When SEC PR man Charles Bloom — and a host of SEC athletic directors — quickly said the league was staying at eight games per year, we said, “not for long.”
So now comes word from SEC Executive Associate Commissioner Mark Womack that the league will not go to a nine-game schedule “at this point.” So would the league ever go to a nine-game format? “I don’t know. That would be up to our ADs and presidents to look at it. The past has indicated there’s been little support for that.”
He also told The Birmingham News, “I think (Pastides) believes it’s something we’re certainly going to look at or thought it might be an idea. But it’s a topic that really hasn’t had a lot of discussion at this point.”
“At this point” being a key phrase in all of that.
As we told you yesterday, the president of an SEC school doesn’t make up theories and pass them off as fact to his own student-newspaper. Pastides said a nine-game conference schedule is coming. He said schools would have to buy out one of their upcoming non-conference games. He even guaranteed that Arkansas and South Carolina would continue playing as cross-divisional rivals. That’s a lot of details for something he “thought” the league “might” consider.
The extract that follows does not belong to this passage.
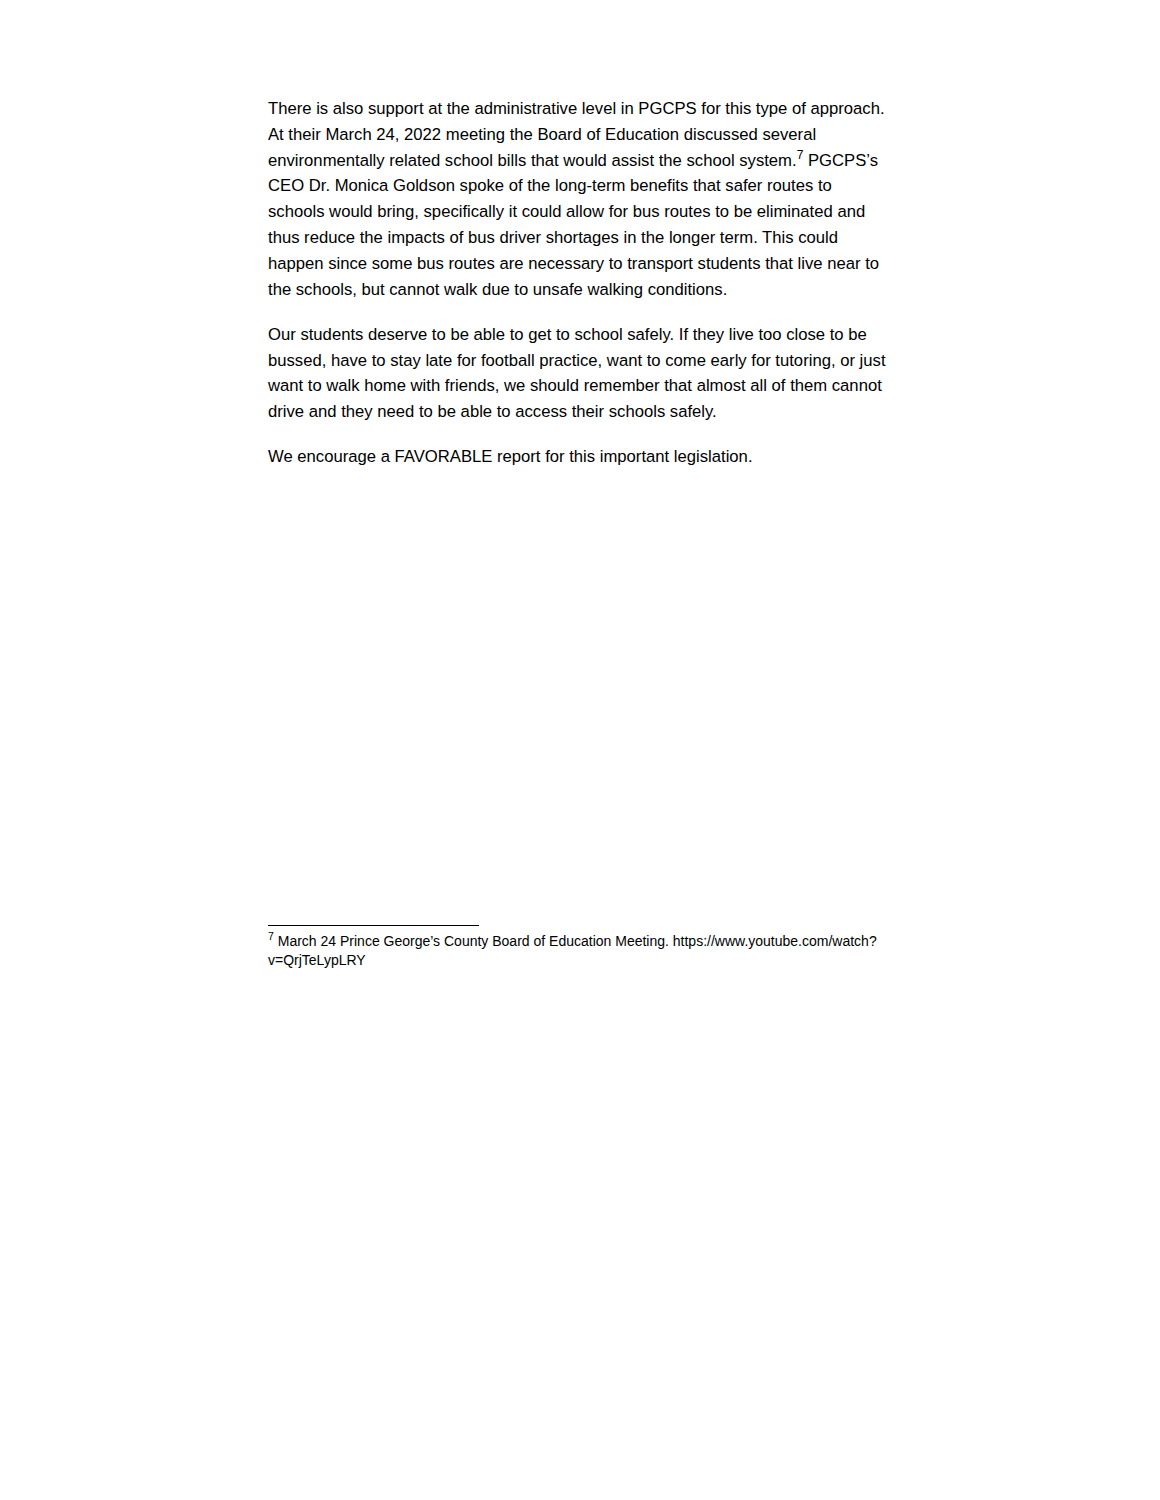There is also support at the administrative level in PGCPS for this type of approach. At their March 24, 2022 meeting the Board of Education discussed several environmentally related school bills that would assist the school system.7 PGCPS’s CEO Dr. Monica Goldson spoke of the long-term benefits that safer routes to schools would bring, specifically it could allow for bus routes to be eliminated and thus reduce the impacts of bus driver shortages in the longer term. This could happen since some bus routes are necessary to transport students that live near to the schools, but cannot walk due to unsafe walking conditions.
Our students deserve to be able to get to school safely. If they live too close to be bussed, have to stay late for football practice, want to come early for tutoring, or just want to walk home with friends, we should remember that almost all of them cannot drive and they need to be able to access their schools safely.
We encourage a FAVORABLE report for this important legislation.
7 March 24 Prince George’s County Board of Education Meeting. https://www.youtube.com/watch?v=QrjTeLypLRY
Our take on this matter remains unchanged.
The SEC’s presidents discussed scheduling on some level when they decided to vote in Missouri. To suggest they never considered scheduling or the impact it would have on their universities’ bottom lines is ridiculous.
Pastides opened his mouth on what most see as the obvious long-term fix. (We broke it down way back in October and explained why a nine-game schedule would be the best option.)
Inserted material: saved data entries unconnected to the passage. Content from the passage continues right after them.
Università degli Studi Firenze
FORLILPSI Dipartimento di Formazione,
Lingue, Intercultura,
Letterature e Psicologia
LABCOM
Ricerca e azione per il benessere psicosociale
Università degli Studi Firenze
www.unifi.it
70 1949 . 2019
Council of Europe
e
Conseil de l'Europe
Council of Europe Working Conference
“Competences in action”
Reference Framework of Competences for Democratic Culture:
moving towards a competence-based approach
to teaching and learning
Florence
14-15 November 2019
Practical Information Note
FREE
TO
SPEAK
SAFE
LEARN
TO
But coaches and ADs are against the move. They believe a nine-game schedule will be too difficult and could cost their schools home dates each year.
For that reason, Mike Slive is likely doing what he always does before a key vote… he’s politicking. When Slive brought up the oversigning issue heading into this past spring’s SEC meetings, most assumed the league’s presidents would defer to their coaches and vote to do nothing. We suggested that Slive wouldn’t bring the issue to a vote if he didn’t know beforehand that he had the votes needed to make changes. And he did. And the coaches were ignored. And a soft 25-man signing cap was put in place.
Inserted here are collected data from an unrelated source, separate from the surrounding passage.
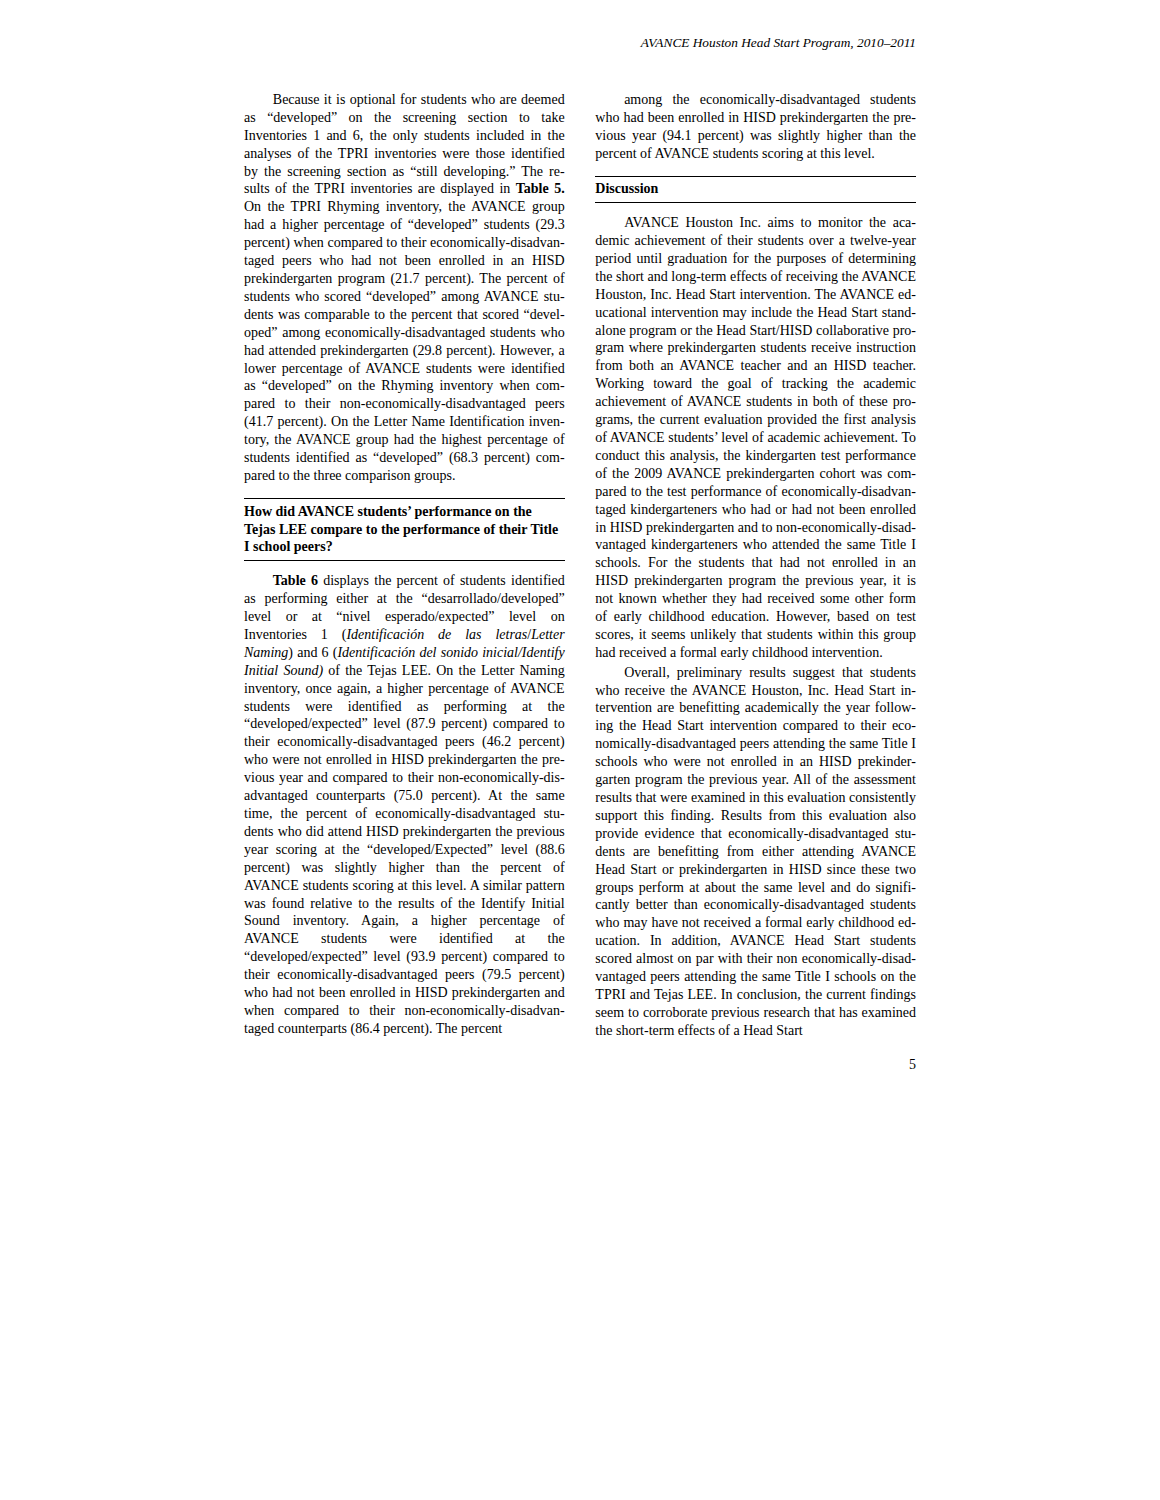AVANCE Houston Head Start Program, 2010–2011
Because it is optional for students who are deemed as “developed” on the screening section to take Inventories 1 and 6, the only students included in the analyses of the TPRI inventories were those identified by the screening section as “still developing.” The results of the TPRI inventories are displayed in Table 5. On the TPRI Rhyming inventory, the AVANCE group had a higher percentage of “developed” students (29.3 percent) when compared to their economically-disadvantaged peers who had not been enrolled in an HISD prekindergarten program (21.7 percent). The percent of students who scored “developed” among AVANCE students was comparable to the percent that scored “developed” among economically-disadvantaged students who had attended prekindergarten (29.8 percent). However, a lower percentage of AVANCE students were identified as “developed” on the Rhyming inventory when compared to their non-economically-disadvantaged peers (41.7 percent). On the Letter Name Identification inventory, the AVANCE group had the highest percentage of students identified as “developed” (68.3 percent) compared to the three comparison groups.
How did AVANCE students’ performance on the Tejas LEE compare to the performance of their Title I school peers?
Table 6 displays the percent of students identified as performing either at the “desarrollado/developed” level or at “nivel esperado/expected” level on Inventories 1 (Identificación de las letras/Letter Naming) and 6 (Identificación del sonido inicial/Identify Initial Sound) of the Tejas LEE. On the Letter Naming inventory, once again, a higher percentage of AVANCE students were identified as performing at the “developed/expected” level (87.9 percent) compared to their economically-disadvantaged peers (46.2 percent) who were not enrolled in HISD prekindergarten the previous year and compared to their non-economically-disadvantaged counterparts (75.0 percent). At the same time, the percent of economically-disadvantaged students who did attend HISD prekindergarten the previous year scoring at the “developed/Expected” level (88.6 percent) was slightly higher than the percent of AVANCE students scoring at this level. A similar pattern was found relative to the results of the Identify Initial Sound inventory. Again, a higher percentage of AVANCE students were identified at the “developed/expected” level (93.9 percent) compared to their economically-disadvantaged peers (79.5 percent) who had not been enrolled in HISD prekindergarten and when compared to their non-economically-disadvantaged counterparts (86.4 percent). The percent
among the economically-disadvantaged students who had been enrolled in HISD prekindergarten the previous year (94.1 percent) was slightly higher than the percent of AVANCE students scoring at this level.
Discussion
AVANCE Houston Inc. aims to monitor the academic achievement of their students over a twelve-year period until graduation for the purposes of determining the short and long-term effects of receiving the AVANCE Houston, Inc. Head Start intervention. The AVANCE educational intervention may include the Head Start stand-alone program or the Head Start/HISD collaborative program where prekindergarten students receive instruction from both an AVANCE teacher and an HISD teacher. Working toward the goal of tracking the academic achievement of AVANCE students in both of these programs, the current evaluation provided the first analysis of AVANCE students’ level of academic achievement. To conduct this analysis, the kindergarten test performance of the 2009 AVANCE prekindergarten cohort was compared to the test performance of economically-disadvantaged kindergarteners who had or had not been enrolled in HISD prekindergarten and to non-economically-disadvantaged kindergarteners who attended the same Title I schools. For the students that had not enrolled in an HISD prekindergarten program the previous year, it is not known whether they had received some other form of early childhood education. However, based on test scores, it seems unlikely that students within this group had received a formal early childhood intervention.
Overall, preliminary results suggest that students who receive the AVANCE Houston, Inc. Head Start intervention are benefitting academically the year following the Head Start intervention compared to their economically-disadvantaged peers attending the same Title I schools who were not enrolled in an HISD prekindergarten program the previous year. All of the assessment results that were examined in this evaluation consistently support this finding. Results from this evaluation also provide evidence that economically-disadvantaged students are benefitting from either attending AVANCE Head Start or prekindergarten in HISD since these two groups perform at about the same level and do significantly better than economically-disadvantaged students who may have not received a formal early childhood education. In addition, AVANCE Head Start students scored almost on par with their non economically-disadvantaged peers attending the same Title I schools on the TPRI and Tejas LEE. In conclusion, the current findings seem to corroborate previous research that has examined the short-term effects of a Head Start
5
Slive is a sharp man. He knows that the SEC would suffer if schools like Florida and Alabama, Georgia and LSU, Arkansas and Missouri see each other just once every 12 years. He’s no doubt formulated his plan. The presidents have an idea of what that plan is.
But the athletic directors haven’t had their meeting with the commish yet. When they do, we believe they’ll walk away with the knowledge that the SEC will be going to a nine-game schedule at some point in the not-so-distant future.